Peter Warren
unread,Dec 6, 2012, 4:19:03 PM12/6/12Sign in to reply to author
Sign in to forward
You do not have permission to delete messages in this group
Either email addresses are anonymous for this group or you need the view member email addresses permission to view the original message
to google-a...@googlegroups.com
Despite having very low request volume (about 1 request / 8 seconds), low latency (<1 sec avg) and having 3 dedicated instances, our application still suffers from frequent warmup requests.
See attached charts for requests, instances, and latency.

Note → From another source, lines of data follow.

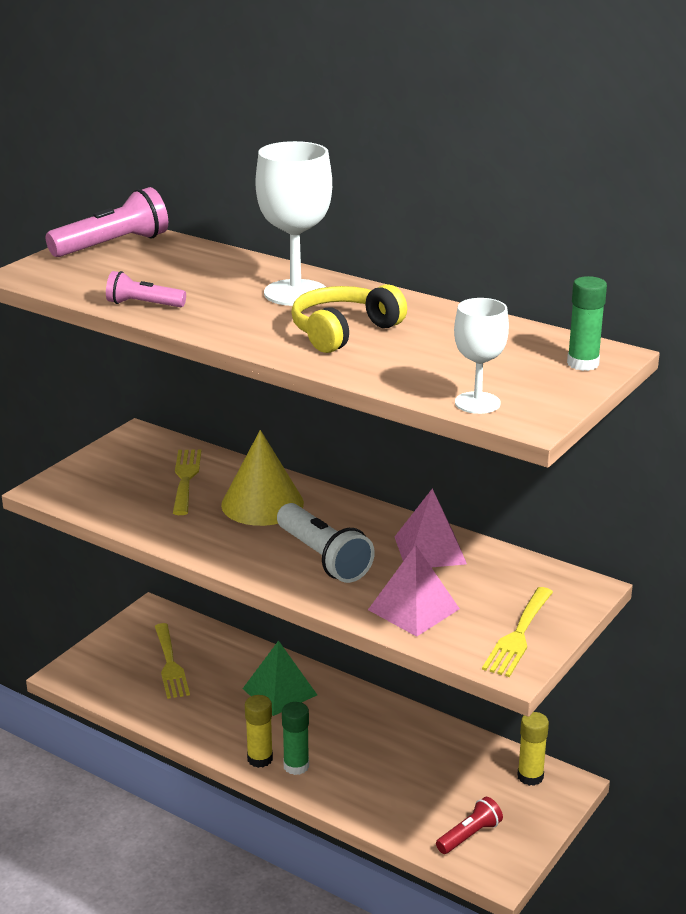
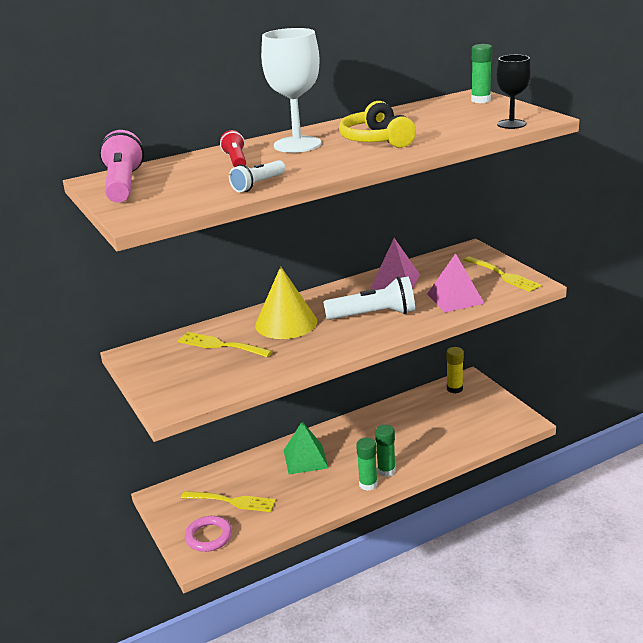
camera: 60 degrees left, 0 degrees up
pink flashlight [106,271,186,307] -> white flashlight [229,160,285,192]
yellow glue stick [245,695,273,768] -> green glue stick [356,438,378,491]
red flashlight [436,797,503,854] -> red flashlight moved to [220,130,246,167]
white goblet [454,298,509,414] -> black goblet [496,55,531,129]
none -> pink ring [185,516,232,552]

All our app does is serve static resources and items from memcache, and I don't see any OOM exceptions in our logs, so I don't think we're churning instances because of memory limits.
I figured I could try brute-forcing things and upped our dedicated # of instances to 5. That didn't help at all and only costs us more money. Look at the attached instances chart. Google is now using an avg of about 8 instances to serve exactly the same volume as 5 instances handled previously. It does look like our latency decreased a bit, but we still get tons of warmup requests.
I currently have the "pending latency" slider set to 14.9 secs min and 15.0 secs max. I have also set it to "auto"/"auto" per tips in other threads but can't tell a difference.
So 2 questions:
1) why does Google need more than 3 instances to serve 1 relatively low-load request every 8 seconds??? I would think 3 dedicated instances should be far more than sufficient for 1 request / 8 seconds.
2) how come the number of instances seems unrelated to load? I would think that more dedicated servers would mean fewer dynamic instances would be created (assuming of course that the dedicated servers are under a manageable load). That doesn't seem to be the case.
Thanks for any insights!
Peter